The bad news for Franchisors is that the Fair Work Amendment (Protecting Vulnerable Workers) Bill 2017 (Bill), which was introduced to Parliament on 1 March 2017, proposes to hold Franchisors liable for Franchisees’ failure to pay employees appropriately.
What are the risks?
If the Bill is passed in its current form, Responsible Franchisor Entities will become liable for contraventions of the Fair Work Act 2009 (Act) by Franchisees where they knew or could reasonably be expected to have known that the contravention (or contravention of a similar nature) by the franchisee entity would occur.
The major risk to Franchisors lies in the objective test of “could reasonably be expected to have known.” Actual knowledge of the Franchisee’s wrongdoing is not a prerequisite to liability. No order needs to have been made against a Franchisee before a Franchisor can also be held responsible.

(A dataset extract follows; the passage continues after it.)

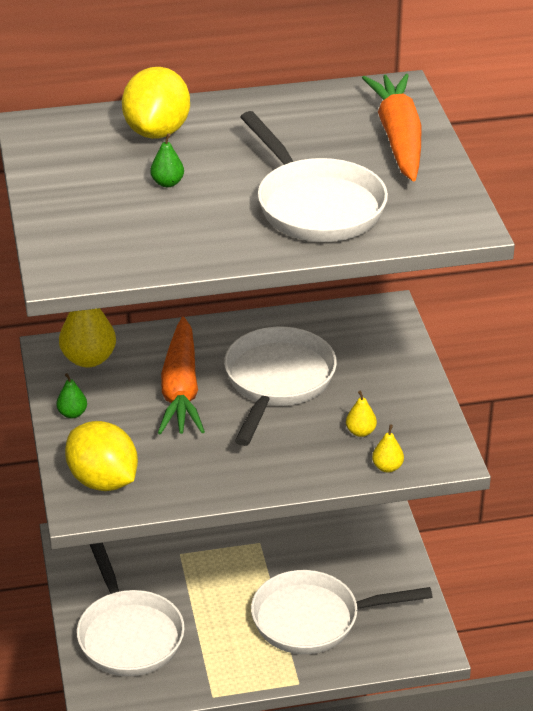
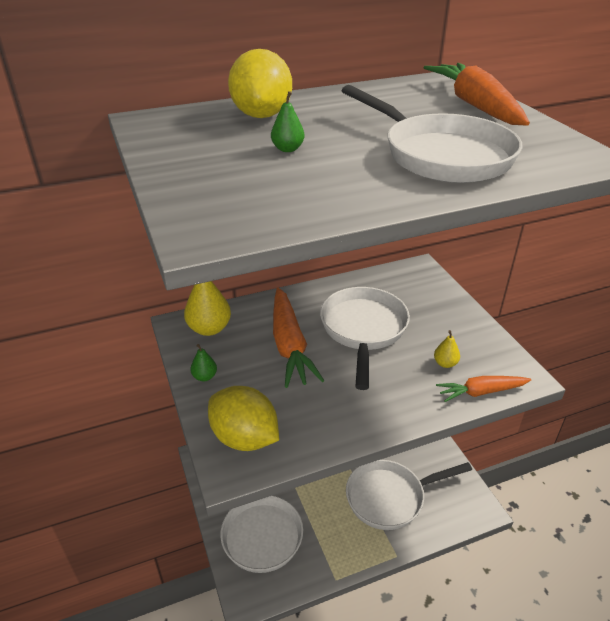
camera: 10 degrees left, 0 degrees up
yellow pear [372,425,404,472] -> orange carrot [436,376,531,402]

The types of breaches of the Act which are covered by this new provision extend beyond underpayment of employees and include a large number of additional workplace law compliance areas.
In addition to civil penalties (which are also being increased under the Bill), Franchisors can be required to directly compensate underpaid employees of a Franchisee.
The Bill singles out employees of franchise networks as ‘vulnerable workers’. It is intended to target the practices of franchise networks that operate on a business model based on underpaying workers and ensure that Franchisors cannot turn a ‘blind eye’ to Franchisee’s conduct.
Despite this, the new sections will apply to all Franchisors including SMEs.
Presently, a Franchisor who is ‘involved in’ contraventions of the Act, that is to say they actually knew of a contravention, can be held liable. The new rules will mean that Franchisors have to monitor compliance by Franchisees to ensure they do not get caught out.
This type of ‘joint employer’ obligation is bad news in the franchising context as it significantly increases a Franchisor’s responsibility for the independent businesses operating in its network. It also creates further compliance costs in a business environment that is already highly regulated.
What can franchisors do about it?
The Bill allows Franchisors to avoid liability where they have taken ‘reasonable steps’ to prevent the kind of contraventions which occurred.
What is considered reasonable will depend upon the circumstances. Guidance in the proposed section states that a court may have regard to the size and resources of the franchisor, the extent of the franchisor’s influence, and arrangements for assessing franchisee’s compliance with the Act.
If you have concerns about the impact this legislation will have on your business as a Franchisor, the Franchising Council of Australia has an information page at https://www.franchise.org.au/fair-work.html with a template letter which can be used to express any concerns to your local Member of Parliament.
Where to from here?
We will keep you updated as the legislative process unfolds.
In the meantime, Franchisors should start thinking about their compliance strategies and how to best implement any changes within their networks.